In 1951, as a student of anthropology in Oregon, Gary Snyder set himself to the task of analyzing the many levels of meaning a single Native American myth might hold. He Who Hunted Birds in His Father's Village is the result of Snyder's critical look at a Haida tale that was told by the great oral poet Ghandl (Walter McGregor) to John Swanton sometime before 1905. A version of the ubiquitous “swan maiden” story, it tells of a chief's son who falls in love with a wild goose-girl, loses her, follows her into the sky, and returns to land as a seagull. Snyder goes deep into the transformations that occur in the myth, considering versions of myth from around the world, and explaining how the story might apply here and now. He writes:
To go beyond and become what-a seagull on a reef? Why not. Our nature is no particular nature; look out across the beach at the gulls. For an empty moment while their soar and cry enters your heart like sunshaft through water, you are that, totally. We do this every day. So this is the aspect of mind that gives art, style, and self-transcendence to the inescapable human plantedness in a social and ecological nexus. The challenge is to do it well, by your neighbors and by the trees, and that maybe once in a great while we can get where we see through the same eye at the same time, for a moment. That would be doing it well. Old tales and myths and stories are the k_ans of the human race.
Gary Snyder is an American poet, essayist, lecturer, and environmental activist. His early poetry has been associated with the Beat Generation and the San Francisco Renaissance and he has been described as the "poet laureate of Deep Ecology". Snyder is a winner of a Pulitzer Prize for Poetry and the American Book Award. His work, in his various roles, reflects an immersion in both Buddhist spirituality and nature. He has translated literature into English from ancient Chinese and modern Japanese. For many years, Snyder was an academic at the University of California, Davis, and for a time served as a member of the California Arts Council.
This book is Gary Snyder's thesis on the Haida people of the Northwest Pacific Coast of British Columbia.
I thought this book was profound when I read it years ago. It compares the Haida Myth to oral myths of other native peoples around the world that couldn't have had any contact with each other. Amazingly similar oral stories and the same myths. It shows that myths are essential to what is important to all the human race, and not something, as the word 'myth' has come to mean in western culture as a fiction or non existent.
I haven't read anything along these lines since college. I always enjoyed my classes on mythology and folklore, and luckily, I had two outstanding professors.
Snyder's thesis is right out of Franz Boas, Joseph Campbell, and the rest of the classic mythos writers: Swan-Maiden.
Gary Snyder's senior thesis from Reed college in 1957 (I believe). Interesting because it shows Snyder's roots, as well as some nice insights to this Haida myth.

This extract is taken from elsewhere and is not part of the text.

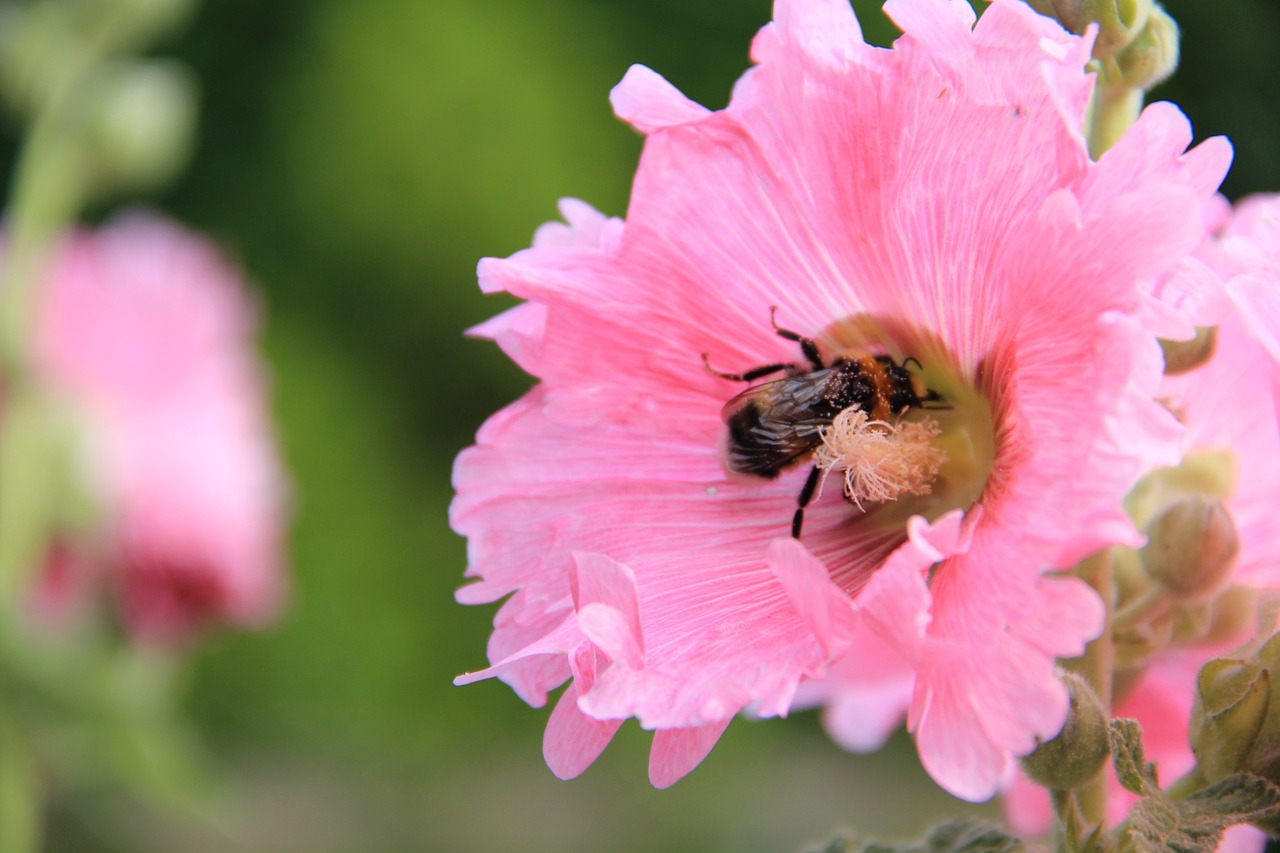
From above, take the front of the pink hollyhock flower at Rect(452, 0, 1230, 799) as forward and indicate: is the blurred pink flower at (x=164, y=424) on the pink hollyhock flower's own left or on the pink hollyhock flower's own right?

The two early sections, summarizing and analyzing the myth itself and the various forms it takes across local (and sometimes international variants) were fascinating. Having an interest in myth but not in the process of academically categorizing myth, however, makes the later sections of the book insanely dry.
He Who Hunted Birds in His Father's Village: The Dimensions of a Haida Myth is Snyder's timeless, classic 1951 thesis from Reed College. A truly fascinating academic study into the origins, symbols and purposes of myth etc. by one of the leading thinkers of the twentieth century. I found this book extremely fascinating but at times slightly laborious, due to the largely academic style in which it was written. However, there is much to be learned and gleaned from these mere 160 pages or so. There were three sentences in particular which were extremely clear and gave me lots of insight into the role of myths in the world. 1. "The myth unit does not control by any physical means, however, but by a metaphorical similarity to experience: by a process of sympathetic magic" (p. 106 in my first edition copy) 2. "Actual experience is too disorganized and chaotic to allow the individual or group any feeling of security and order without the myth mechanism". (p. 109) 3. Snyder quoting the great scholar of mythology Joseph Campbell..."It is not society to guide and save the creative hero, but precisely the reverse". (p. 113)
Overall, this is a fascinating read but be forewarned about the slow, plodding, at times rather awkward, academic language. Pretty impressive though considering that this was a thesis for a BA degree!